- [Text]
%%
In general, any default with respect to other indebtedness of AMD or AMD Fab 36 KG that is not cured,
would result in a cross-default under the Fab 36 Loan Agreements.
The occurrence of a default under the Fab 36 Loan Agreements would permit the lenders to accelerate the
repayment of all amounts outstanding under the Fab 36 Term Loan. In addition, the occurrence of a default under
this agreement could result in a cross-default under the indenture governing the Company’s 7.75% Notes, 6.00%
Notes, and 5.75% Notes. In the event the transactions contemplated by the Master Transaction Agreement are
consummated and the approval of the lenders is received, the Company’s ownership interests in AMD Fab 36
Holding GmbH, AMD Fab 36 Admin GmbH, AMD Fab 36 KG and AMD Fab 36 LLC, the group of German
subsidiaries that own Fab 36, as well as the Fab 36 Term Loan and related agreements will be transferred to The
Foundry Company, whose financial results will continue to be consolidated in the Company’s consolidated
financial statements. In addition, immediately prior to the consummation of the transactions contemplated by the
Master Transaction Agreement, AMD Fab 36 Holding and AMD Fab 36 Admin intend to repurchase the limited
and silent partnership interests in AMD Fab 36 KG held by Leipziger Messe, who will withdraw as a partner of
AMD Fab 36 KG.
7.75% Senior Notes Due 2012
On October 29, 2004, the Company issued $600 million of 7.75% Senior Notes due 2012 (the 7.75% Notes)
%%
- [Record set]
%%
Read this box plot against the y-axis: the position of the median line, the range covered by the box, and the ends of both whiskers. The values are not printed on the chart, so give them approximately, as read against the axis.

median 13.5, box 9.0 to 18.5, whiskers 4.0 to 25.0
%%
%%
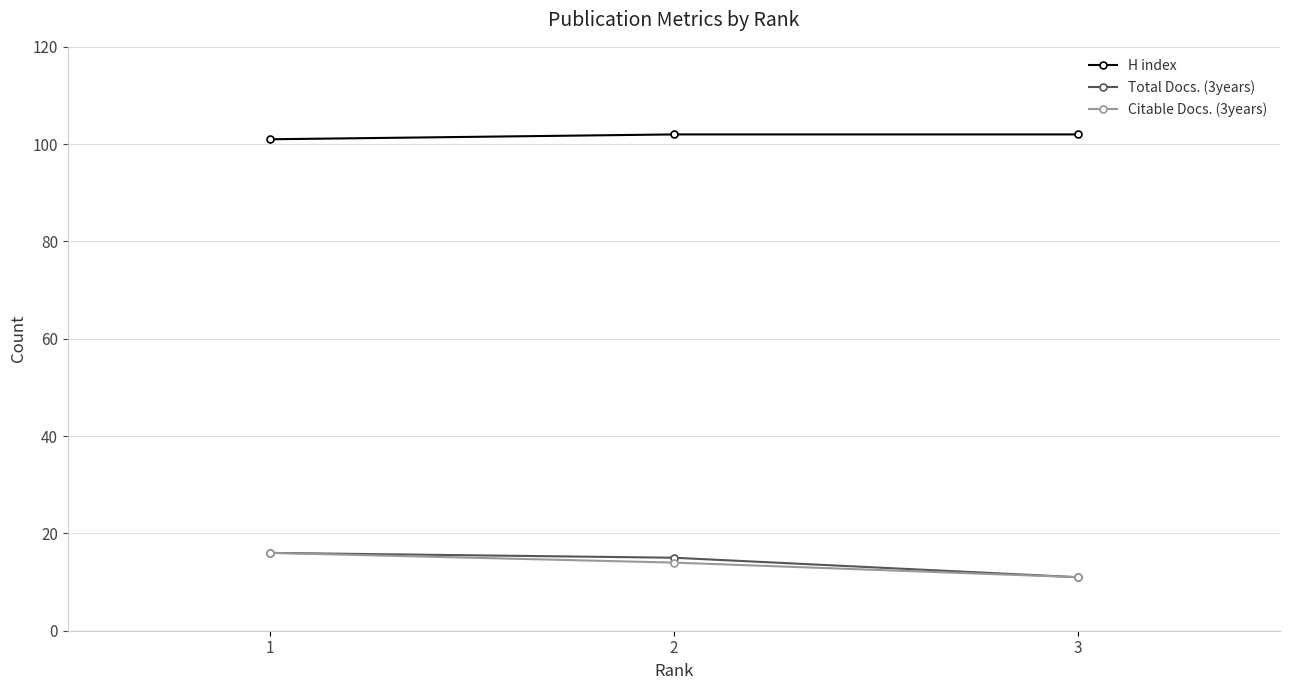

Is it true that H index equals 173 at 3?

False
%%
- [What you will do]
1. Name the German subsidiaries that the Fab 36 financing passage says own Fab 36.
2. Write a continuation of the Fab 36 financing passage, picking up where it ends.
The material has no connection to the passage on AMD's Fab 36 financing.

- [Exercise results]
1. AMD Fab 36 Holding GmbH, AMD Fab 36 Admin GmbH, AMD Fab 36 KG, and AMD Fab 36 LLC

2.
in a private offering pursuant to Rule 144A and Regulation S under the Securities Act of 1933, as amended. On
April 22, 2005, the Company exchanged these notes for publicly registered notes which have substantially
identical terms as the old notes except that the publicly registered notes are registered under the Securities Act of
1933, and, therefore, do not contain legends restricting their transfer. The 7.75% Notes mature on November 1,
2012. Interest on the 7.75% Notes is payable semiannually in arrears on May 1 and November 1, beginning
May 1, 2005. From November 1, 2008, the Company may redeem the 7.75% Notes for cash at the following
specified prices plus accrued and unpaid interest:
Period
Price as
Percentage of
Principal Amount
Beginning on November 1, 2008 through October 31, 2009 ................... 103.875 percent
Beginning on November 1, 2009 through October 31, 2010 ................... 101.938 percent
Beginning on November 1, 2010 through October 31, 2011 ................... 100.000 percent
On November 1, 2011 ................................................. 100.000 percent
Holders have the right to require the Company to repurchase all or a portion of the Company’s 7.75% Notes
in the event that the Company undergoes a change of control, as defined in the indenture governing the 7.75%
Notes at a repurchase price of 101 percent of the principal amount plus accrued and unpaid interest.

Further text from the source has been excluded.